According to the report released Thursday, the global land and ocean surface temperature was 0.45-0.56C above the average for 1981 to 2010. The temperature was also more than 1C over the pre-industrial average.

The 2015 Paris Climate Agreement set a goal of capping warming at 1.5 degrees over the pre-industrial average.

2016 was the third consecutive year of record warmth, NOAA, an agency in the Commerce Department, said.

The release comes days after news that the authors of a not-yet-released federal report on climate change worry the White House will intervene before their findings can be published. On Monday the New York Times published a previously released draft of the special science section of the National Climate Assessment that is posted online.

CNN was told the version of the draft that is awaiting Trump administration approval has since been revised twice, although the main findings of the report are still in line with the findings in the version of the draft published by the Times.

The authors say their fears are rooted in the overall message emanating from the Trump administration.

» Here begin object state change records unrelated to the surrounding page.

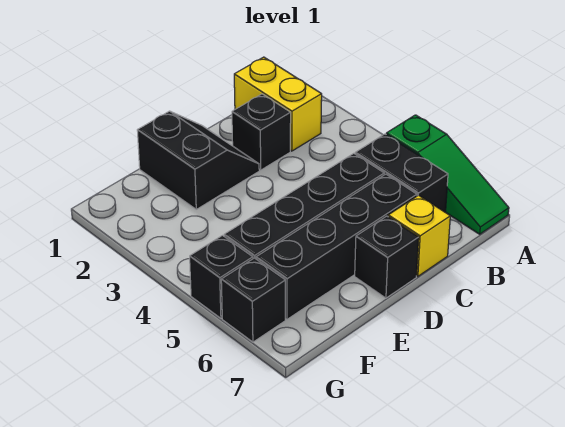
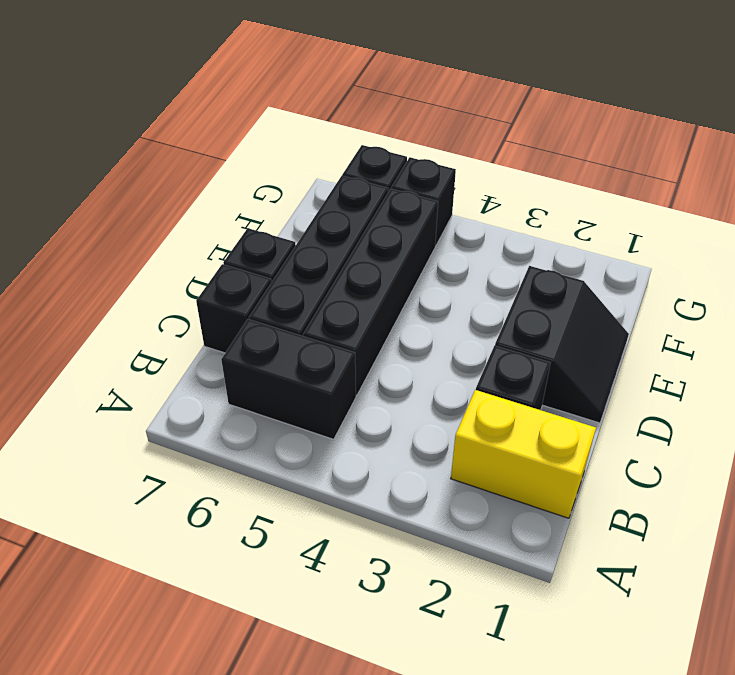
green 1x3 slope [386,115,509,234] -> none
yellow 1x1 brick [388,195,450,276] -> black 1x1 brick [196,264,271,353]
black 2x2 slope [137,111,259,209] -> black 2x2 slope turned to [495,266,629,423]

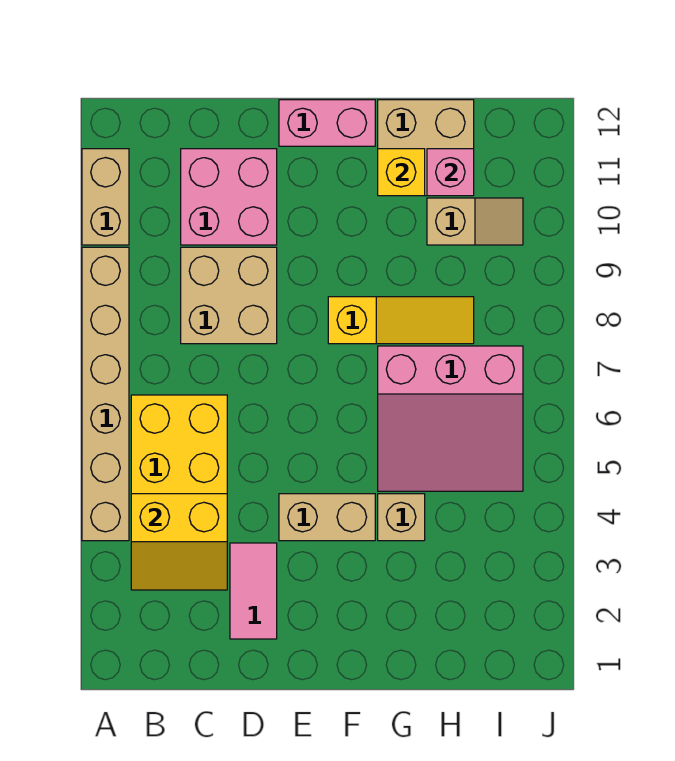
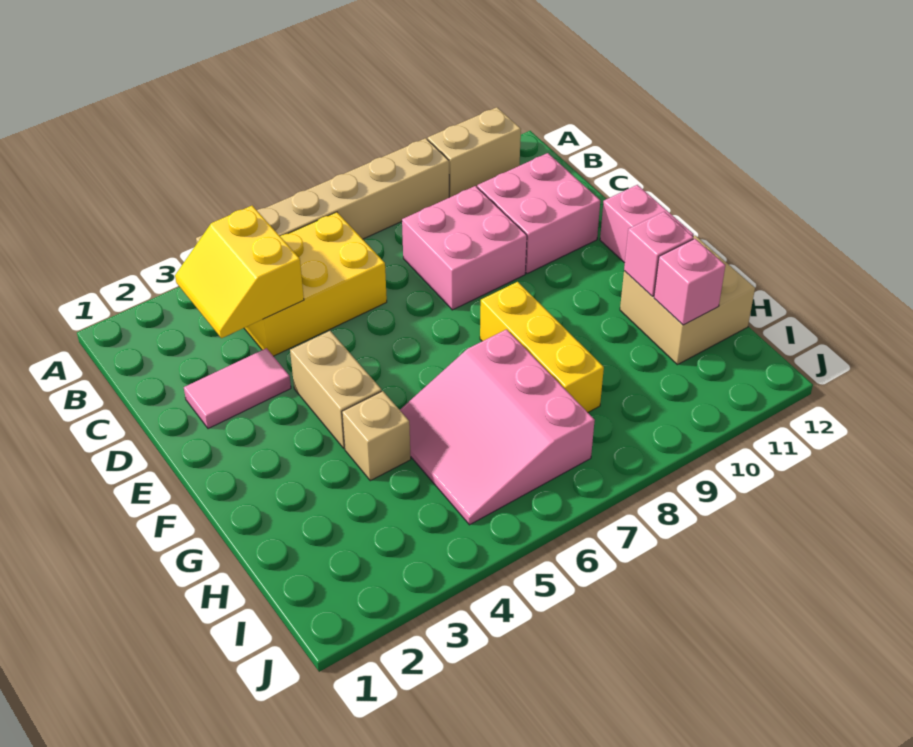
tan 2x2 brick [181,247,277,344] -> pink 2x2 brick [402,186,527,310]
yellow 1x3 slope [328,297,474,344] -> yellow 1x3 brick [480,282,604,412]
yellow 1x1 brick [378,149,425,196] -> pink 1x1 brick [624,212,694,296]
tan 1x2 slope [427,198,523,245] -> none

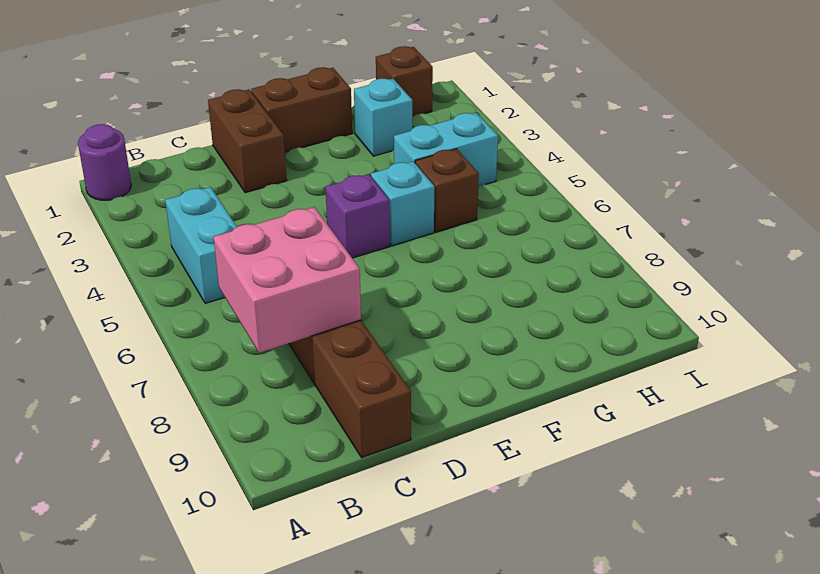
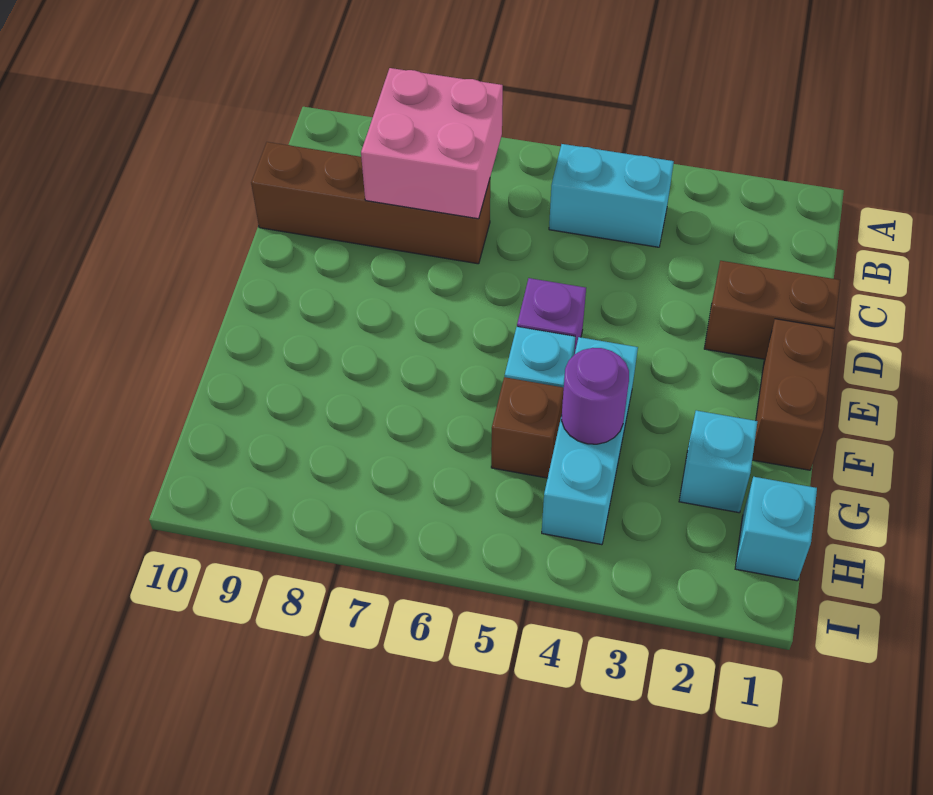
purple 1x1 round brick [78,124,131,200] -> purple 1x1 round brick moved to [562,348,629,444]
cyan 1x2 brick [394,113,498,187] -> cyan 1x3 brick [542,337,638,545]
brown 1x1 brick [376,46,433,117] -> cyan 1x1 brick [735,477,817,581]

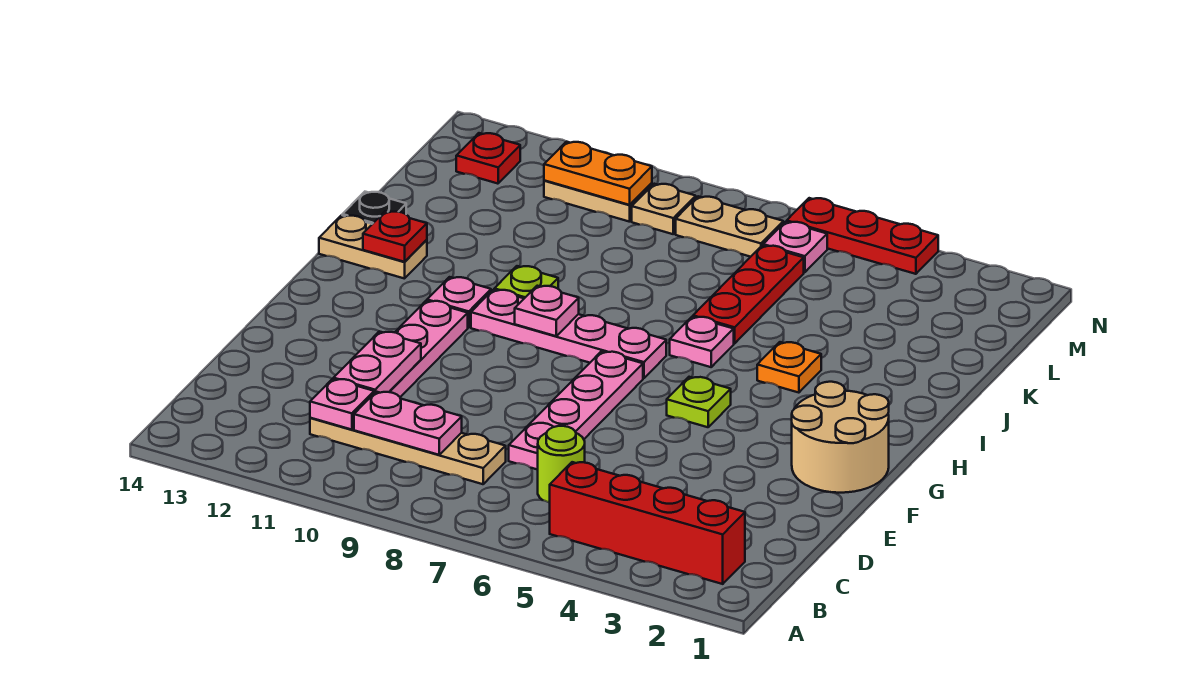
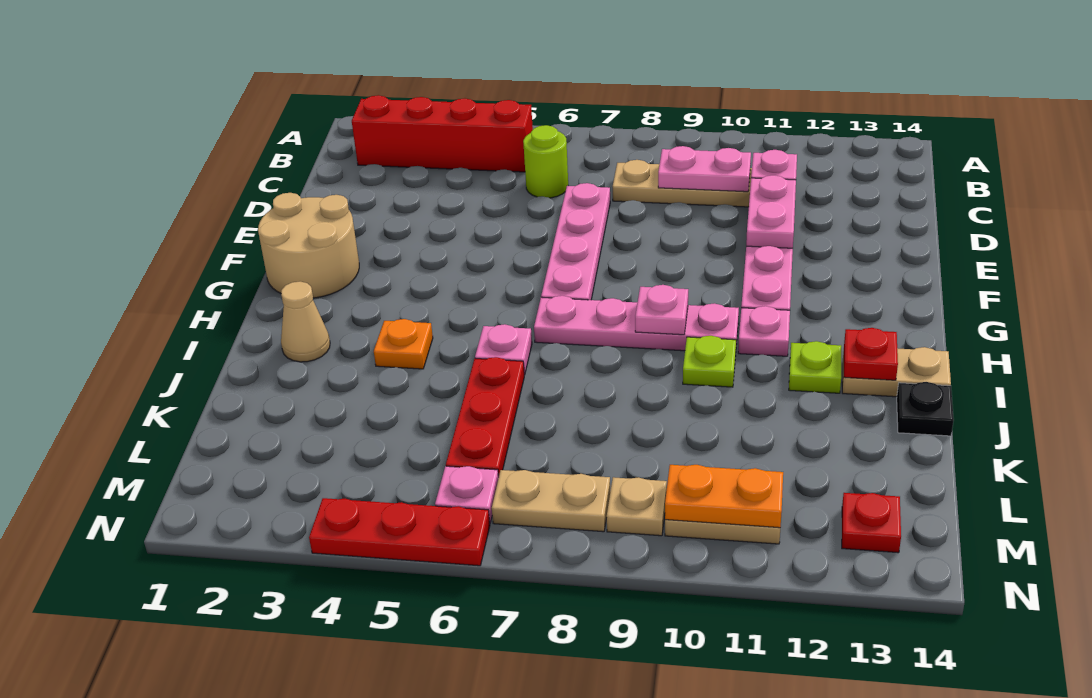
lime 1x1 plate [667,377,731,427] -> lime 1x1 plate moved to [789,341,841,393]
none -> tan 1x1 cone [281,281,330,362]

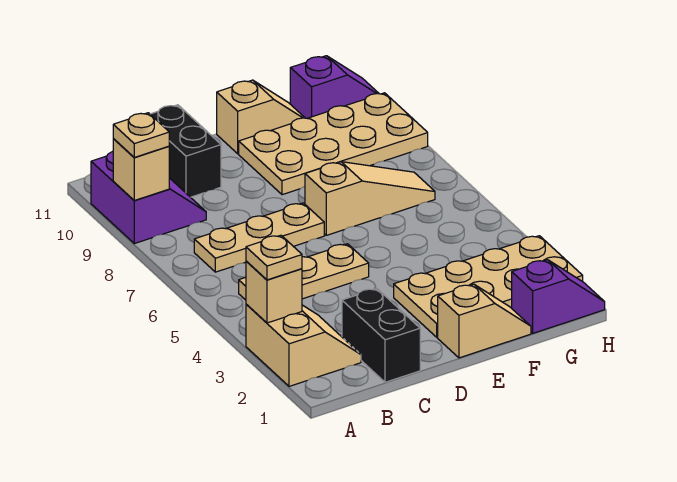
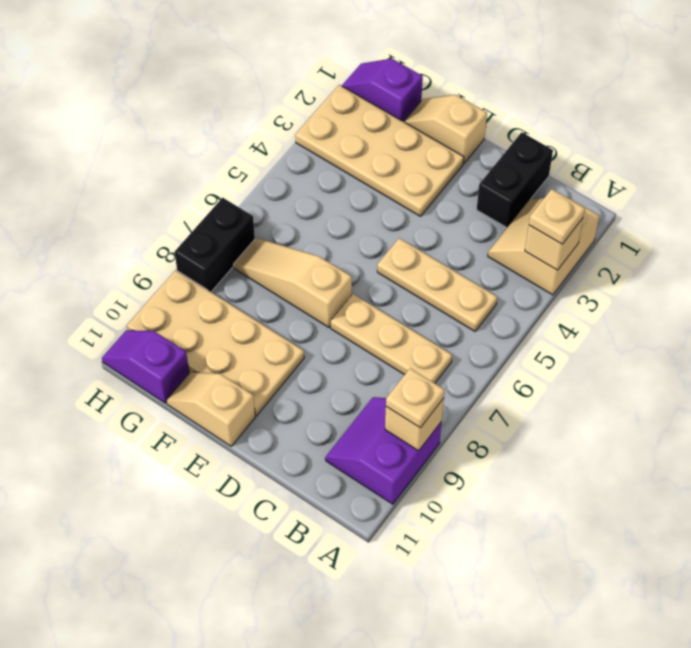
black 1x2 brick [150,105,221,197] -> black 1x2 brick moved to [175,198,255,292]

"We have yet to see any pushback, there's been no muzzling, but the uncertainly comes from an obvious place," an author of the report who asked not to be named said. "If the administration is backing out of the Paris agreement and there's not a strong backing of the idea of human caused climate change, than our report will most surely come into conflict with some of those stated ideas."

A White House official told CNN it will "withhold comment on any draft report before its scheduled release date."